[Saved data entries]
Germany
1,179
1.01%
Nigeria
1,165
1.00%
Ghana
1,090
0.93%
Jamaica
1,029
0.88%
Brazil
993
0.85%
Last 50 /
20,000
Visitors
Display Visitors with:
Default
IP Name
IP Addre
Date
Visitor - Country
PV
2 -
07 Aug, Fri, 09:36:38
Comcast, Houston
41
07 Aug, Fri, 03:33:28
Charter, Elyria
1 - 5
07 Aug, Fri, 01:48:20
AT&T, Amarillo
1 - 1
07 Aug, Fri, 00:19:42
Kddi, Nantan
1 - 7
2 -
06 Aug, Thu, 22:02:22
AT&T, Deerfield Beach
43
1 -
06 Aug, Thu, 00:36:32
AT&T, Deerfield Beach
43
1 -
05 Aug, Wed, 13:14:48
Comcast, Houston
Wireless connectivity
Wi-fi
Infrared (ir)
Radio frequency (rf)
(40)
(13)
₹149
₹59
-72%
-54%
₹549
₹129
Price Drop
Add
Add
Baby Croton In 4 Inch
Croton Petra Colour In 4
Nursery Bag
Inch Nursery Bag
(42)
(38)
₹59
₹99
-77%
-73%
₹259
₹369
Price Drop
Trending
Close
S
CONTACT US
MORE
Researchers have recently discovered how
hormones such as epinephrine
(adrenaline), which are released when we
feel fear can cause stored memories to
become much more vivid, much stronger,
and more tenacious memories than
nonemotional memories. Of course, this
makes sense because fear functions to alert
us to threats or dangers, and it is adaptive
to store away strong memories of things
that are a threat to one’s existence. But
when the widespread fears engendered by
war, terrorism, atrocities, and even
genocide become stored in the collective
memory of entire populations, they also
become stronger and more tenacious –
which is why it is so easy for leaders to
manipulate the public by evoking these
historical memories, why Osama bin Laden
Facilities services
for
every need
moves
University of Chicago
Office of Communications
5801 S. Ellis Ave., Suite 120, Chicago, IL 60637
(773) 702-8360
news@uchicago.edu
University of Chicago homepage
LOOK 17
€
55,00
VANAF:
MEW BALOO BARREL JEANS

__Assignment__.
Wherever the string "tenacious" appears in a line above, copy that line.

__Answer below__.
and more tenacious memories than
become stronger and more tenacious –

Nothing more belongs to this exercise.